### Kutipan Teks
Selain negara dan individu, yang juga bertindak sebagai pemangku kewajiban dalam HAM adalah korporasi multinasional. Masuknya korporasi multinasional sebagai pemangku kewajiban karena berbagai kebijakan negara di bidang ekonomi tidak saja sepenuhnya dibuat oleh negara, melainkan dibuat bersama atau atas instruksi dan pengaruh lembaga dana internasional dan kepntingan investasi perusahaan multinasional.[35] Adapun pemangku hak adalah individu dan kelompok khusus. Setiap individu merupakan pemangku hak atas segala hak yang dijamin dalam UUD 1945. Begitu juga dengan kelompok khusus seperti masyarakat hukum adat juga bertindak sebagai pemangku hak seperti dijamin dalam Pasal 28I Ayat (3) UUD 1945.
######
### Materi yang Diberikan
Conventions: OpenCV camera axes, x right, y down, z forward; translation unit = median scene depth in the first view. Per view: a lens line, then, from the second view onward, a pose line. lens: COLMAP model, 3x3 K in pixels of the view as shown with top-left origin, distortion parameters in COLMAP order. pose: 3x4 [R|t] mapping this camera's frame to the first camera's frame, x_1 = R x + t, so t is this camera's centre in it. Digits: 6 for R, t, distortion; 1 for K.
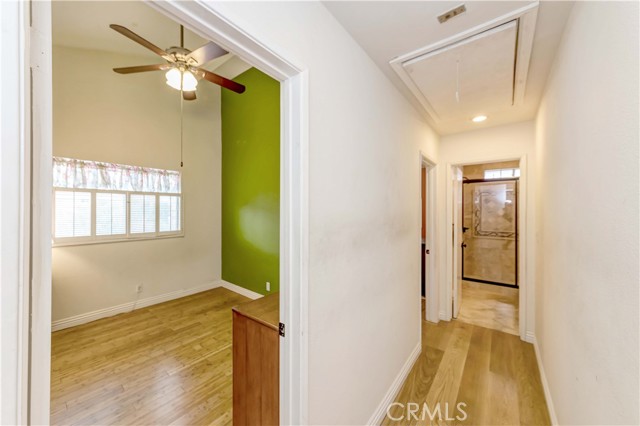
lens RADIAL K [[252.5, 0, 319.8], [0, 252.5, 199.4], [0, 0, 1]] dist [0.000056, 0.000211]
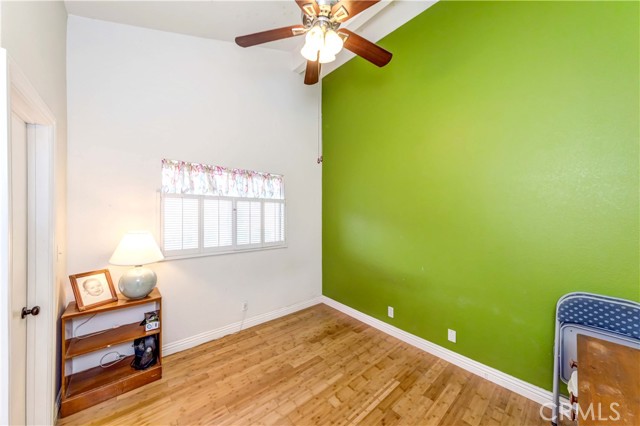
lens RADIAL K [[217.7, 0, 319.3], [0, 217.7, 205.0], [0, 0, 1]] dist [-0.000442, -0.000069]
pose [[0.990679, -0.003554, -0.136172, -0.367744], [0.003781, 0.999992, 0.001404, -0.005685], [0.136166, -0.001906, 0.990684, 0.290525]]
######
## Tugas Kerja 1
Tuliskan ulang paragraf dalam kutipan teks yang diawali "Selain negara dan individu" sebagai daftar poin yang lebih ringkas, dengan tetap memuat fakta-fakta utamanya.
## Tugas Kerja 2
Menurut kutipan teks, pasal UUD 1945 mana yang menjamin masyarakat hukum adat sebagai pemangku hak?

## Bagian Jawaban 1
- Selain negara dan individu, korporasi multinasional juga menjadi pemangku kewajiban dalam HAM.
- Korporasi multinasional menjadi pemangku kewajiban karena kebijakan ekonomi negara tidak sepenuhnya dibuat oleh negara. Kebijakan itu juga dibuat bersama atau atas instruksi dan pengaruh lembaga dana internasional serta kepentingan investasi perusahaan multinasional.
- Pemangku hak adalah individu dan kelompok khusus.
- Setiap individu memegang hak atas segala hak yang dijamin dalam UUD 1945.
- Kelompok khusus, seperti masyarakat hukum adat, juga menjadi pemangku hak sebagaimana dijamin dalam Pasal 28I Ayat (3) UUD 1945.

## Bagian Jawaban 2
Pasal 28I Ayat (3) UUD 1945 menjamin masyarakat hukum adat sebagai pemangku hak.